Indeed, the presence of a third rare variant may be speculated, as suggested by Piantanida et al. (1996) and Wallace and Shovlin (2000), who described the existence of another locus accounting for the disease in some HHT patients with pulmonary involvement.

The existence of another locus accounting for disease in some HHT patients with hepatic involvement was described by Cole et al. (2005), a new locus for HHT3 has been mapped at chromosome 5 (5q31.3–5q32) and will probably account for a subset of individuals without mutations in the ENG or ALK-1 genes.

One of the central questions in HHT research has been the cause of the disease phenotype, whether it is due to haploinsufficiency or to dominant-negative interactions between mutant and normal proteins. The current model, therefore, is that the disease phenotype is the result of inherited haploinsufficiency of either ALK-1 or ENG genes. Missense mutations that are stably expressed can result in constitutively active proteins or in a gain of function, or they can display a dominant-negative mechanism (Wilkie 1994).

════════════════

Work task 1 ▸ From the HHT passage, return everything from "Indeed, the presence" down to "or ALK-1 genes.", without changes.
Work task 2 ▸
Answer these questions from the HHT passage:
(a) In HHT patients with what kind of involvement did Piantanida et al. (1996) and Wallace and Shovlin (2000) describe another locus?
(b) Where has the new locus for HHT3 been mapped?
(c) Under the current model, inherited haploinsufficiency of which genes produces the disease phenotype?

════════════════

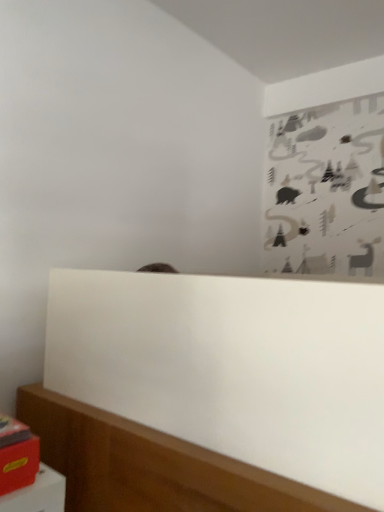
This screenshot has height=512, width=384. What do you see at coordinates (17, 455) in the screenshot? I see `matte red paperback book at lower left` at bounding box center [17, 455].

Measure the distance between point (7, 482) and camera.

Point (7, 482) is 20.24 inches from camera.

Find the location of `matte red paperback book at lower left`. matte red paperback book at lower left is located at coordinates (17, 455).

The image size is (384, 512). In order to click on matte red paperback book at lower left in this screenshot , I will do [17, 455].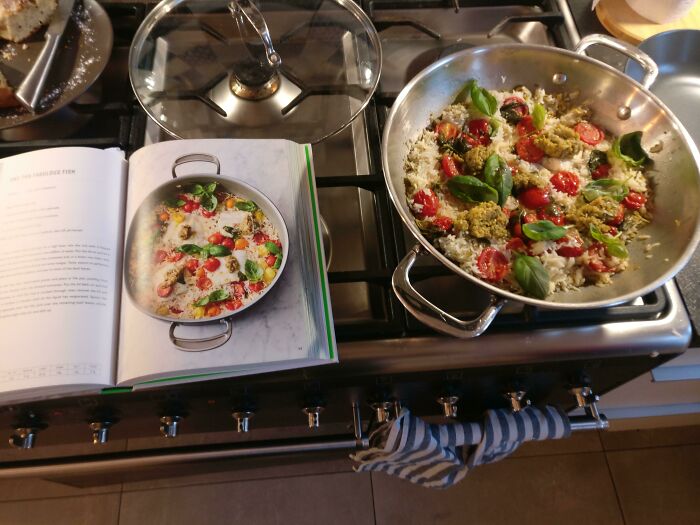
This screenshot has height=525, width=700. I want to click on handle, so click(x=421, y=310), click(x=626, y=48).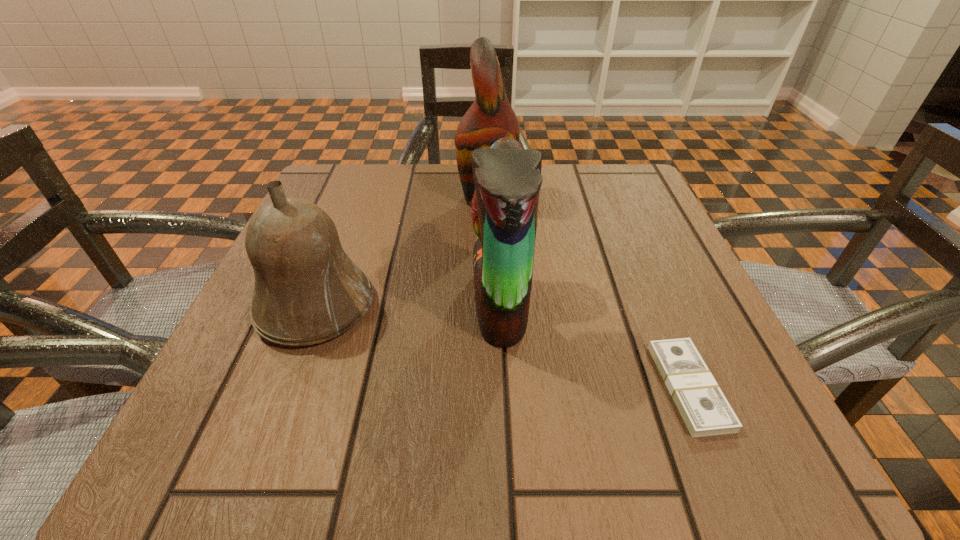
This screenshot has height=540, width=960. I want to click on vacant space that is in between the shorter parrot and the leftmost object, so click(x=408, y=305).

You are a GUI agent. You are given a task and a screenshot of the screen. Output one action in this format:
    pyautogui.click(x=<x>, y=<y>)
    Task: Click on the vacant area that lies between the dollar and the farthest object
    This screenshot has width=960, height=540.
    Given the screenshot: What is the action you would take?
    pyautogui.click(x=589, y=292)

Image resolution: width=960 pixels, height=540 pixels. I want to click on free point between the bell and the farthest object, so click(403, 252).

The width and height of the screenshot is (960, 540). Find the location of `object that is the third closest to the shortest object`. object that is the third closest to the shortest object is located at coordinates (307, 290).

Locate an element on the screen. object that is the closest to the nearer parrot is located at coordinates (491, 117).

I want to click on free spot that satisfies the following two spatial constraints: 1. on the face of the shortest object; 2. on the right side of the farthest object, so click(497, 387).

The width and height of the screenshot is (960, 540). I want to click on vacant space that satisfies the following two spatial constraints: 1. at the face of the nearer parrot; 2. on the front side of the leftmost object, so click(x=500, y=306).

This screenshot has height=540, width=960. Identify the location of free spot that satisfies the following two spatial constraints: 1. on the face of the farthest object; 2. on the front side of the third tallest object. (494, 306).

You are a GUI agent. You are given a task and a screenshot of the screen. Output one action in this format:
    pyautogui.click(x=<x>, y=<y>)
    Task: Click on the free space that satisfies the following two spatial constraints: 1. at the face of the second tallest object; 2. on the back side of the rightmost object
    This screenshot has width=960, height=540.
    Given the screenshot: What is the action you would take?
    pyautogui.click(x=504, y=387)

Locate an element on the screen. This screenshot has width=960, height=540. free space that satisfies the following two spatial constraints: 1. on the back side of the shortest object; 2. at the face of the third shortest object is located at coordinates pyautogui.click(x=655, y=303).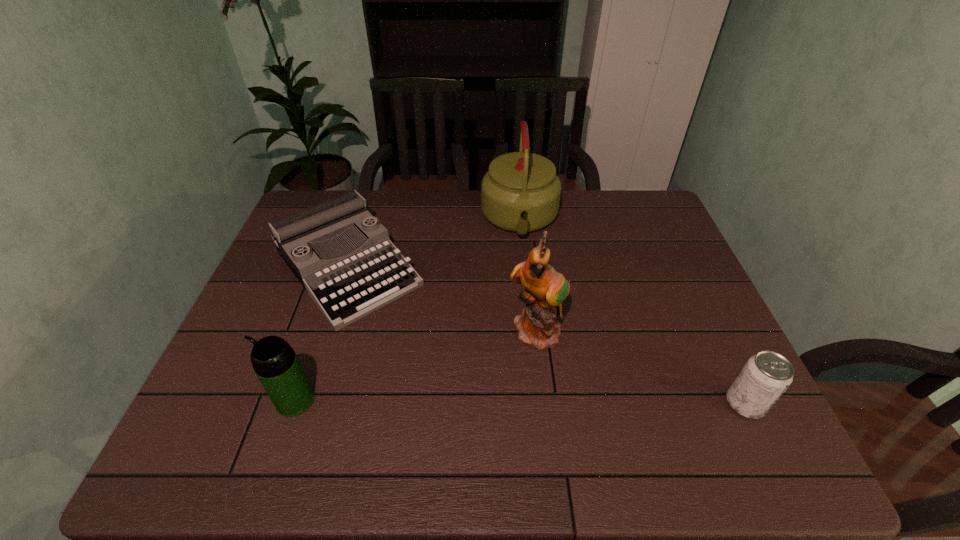
Locate an element on the screen. free space between the thermos bottle and the rightmost object is located at coordinates (520, 402).

I want to click on vacant point located between the typewriter and the parrot, so click(x=443, y=300).

This screenshot has height=540, width=960. What are the coordinates of `free space between the parrot and the rightmost object` in the screenshot? It's located at (641, 368).

You are a GUI agent. You are given a task and a screenshot of the screen. Output one action in this format:
    pyautogui.click(x=<x>, y=<y>)
    Task: Click on the free space between the kettle and the third shortest object
    The image size is (960, 540).
    Given the screenshot: What is the action you would take?
    [408, 310]

Locate an element on the screen. vacant area between the typewriter and the kettle is located at coordinates (434, 244).

Find the location of `free space between the kettle and the typewriter`. free space between the kettle and the typewriter is located at coordinates (434, 244).

Where is `vacant space in between the thermos bottle and the kettle`? This screenshot has width=960, height=540. vacant space in between the thermos bottle and the kettle is located at coordinates (408, 310).

Select which object appears as the closest to the thermos bottle. Please provide its 2D coordinates. Your answer should be formatted as a tuple, i.e. [(x, y)], where the tuple contains the x and y coordinates of a point satisfying the conditions above.

[(346, 285)]

Point out which object is positioned as the nearest to the typewriter. Please provide its 2D coordinates. Your answer should be formatted as a tuple, i.e. [(x, y)], where the tuple contains the x and y coordinates of a point satisfying the conditions above.

[(274, 361)]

════════════════

Expected output 1 ▸
Indeed, the presence of a third rare variant may be speculated, as suggested by Piantanida et al. (1996) and Wallace and Shovlin (2000), who described the existence of another locus accounting for the disease in some HHT patients with pulmonary involvement.

The existence of another locus accounting for disease in some HHT patients with hepatic involvement was described by Cole et al. (2005), a new locus for HHT3 has been mapped at chromosome 5 (5q31.3–5q32) and will probably account for a subset of individuals without mutations in the ENG or ALK-1 genes.

Expected output 2 ▸
(a) Pulmonary involvement
(b) Chromosome 5 (5q31.3–5q32)
(c) ALK-1 or ENG